My first theater company as Artistic Director was in Allenton, PA., where I did three one-acts around Sam Shepard and Patti Smith. The main part of the evening was Cowboy Mouth, which Shepard and Smith co-wrote and performed together at times around their crazy days living together at New York's Chelsea Hotel.*
The Chelsea Hotel came up a few times in my life. My good friend Kevin O'Conner lived there, and I dated an actress who lived there who had an "imaginary friend.' What can I say? She was cute, funny, and though we had to set place for him when we had dinner - in or out - at least I didn't have to feed him. Besides, a life spent with actors and film people makes you a lot less judgemental.
There were "favorites" at the local theater company, but I passed them all over to cast John S. as Slim, the Shepard character described as a "rock and roll hero with a cowboy mouth."
John S. was then a student at Muhlenberg College under a truly under-rated theater teacher and director, Charlie Richter.

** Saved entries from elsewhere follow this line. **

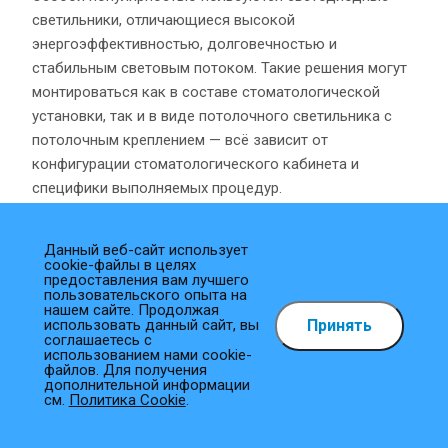
светильники, отличающиеся высокой
энергоэффективностью, долговечностью и
стабильным световым потоком. Такие решения могут
монтироваться как в составе стоматологической
установки, так и в виде потолочного светильника с
потолочным креплением — всё зависит от
конфигурации стоматологического кабинета и
специфики выполняемых процедур.
В рамках оснащения медицинских учреждений
Данный веб-сайт использует
применяются и операционные светильники,
cookie-файлы в целях
предоставления вам лучшего
обеспечивающие яркий и направленный поток света
пользовательского опыта на
на нужную область. Они особенно важны при
нашем сайте. Продолжая
Принять
использовать данный сайт, вы
хирургических вмешательствах и требовательных
соглашаетесь с
использованием нами cookie-
манипуляциях в сфере стоматологии.
файлов. Для получения
дополнительной информации
см.
Политика Cookie
.
Выбор правильного осветительного оборудования —
важный этап при проектировании или модернизации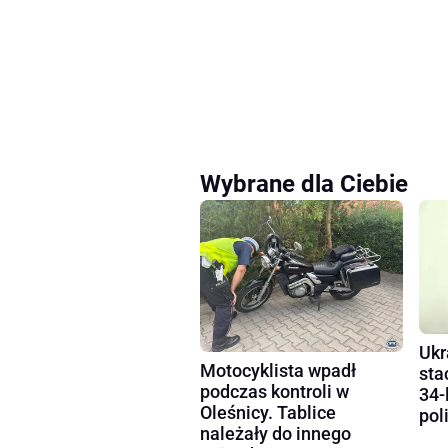
Wybrane dla Ciebie
Ukr
Motocyklista wpadł
sta
podczas kontroli w
34-
Oleśnicy. Tablice
pol
należały do innego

I had seen John S. in a student production and been impressed with his charisma and energy. His background was as an athlete, but his instincts were great. Although he was a raw talent at the time, I knew he would be worth a little extra coaching. He was. Every performance was fresh and real.
John S went on to work in other film and TV, and eventually, Broadway. My only regret in casting John S. is that, in retrospect, I gave his character some of the cheesiest dialogue. He overcame it, for the most part, but his talent would have come through more if I'd done a better job.
It was great working again with John S. and Annie, but I went to the well once too often when I reached back into my past to try and cast the lead with an excellent stage actor I had met years earlier. In fact, casting the leads proved difficult on a number of levels. While I had planned to address that casting here, explaining the background on John S. and Annie took up more space and time than I thought, so it will need to wait for the next post.
Brevity, you are no friend of mine.
* Ok, I did cover much of this story of working with John S back in a 2009 post. However, I find that readers don't like flipping back and forth, and I won't assume that every reader was around when I posted the original over five years ago. A little about my time with Actors' Collective, which will be covered in next post with actor Don, is also covered in that post. Besides, here, it is about both of these folks working with me on Town Diary.
**Shelly Winters had an interesting relationship with my mentor, Stan.
**Shelly Winters had an interesting relationship with my mentor, Stan.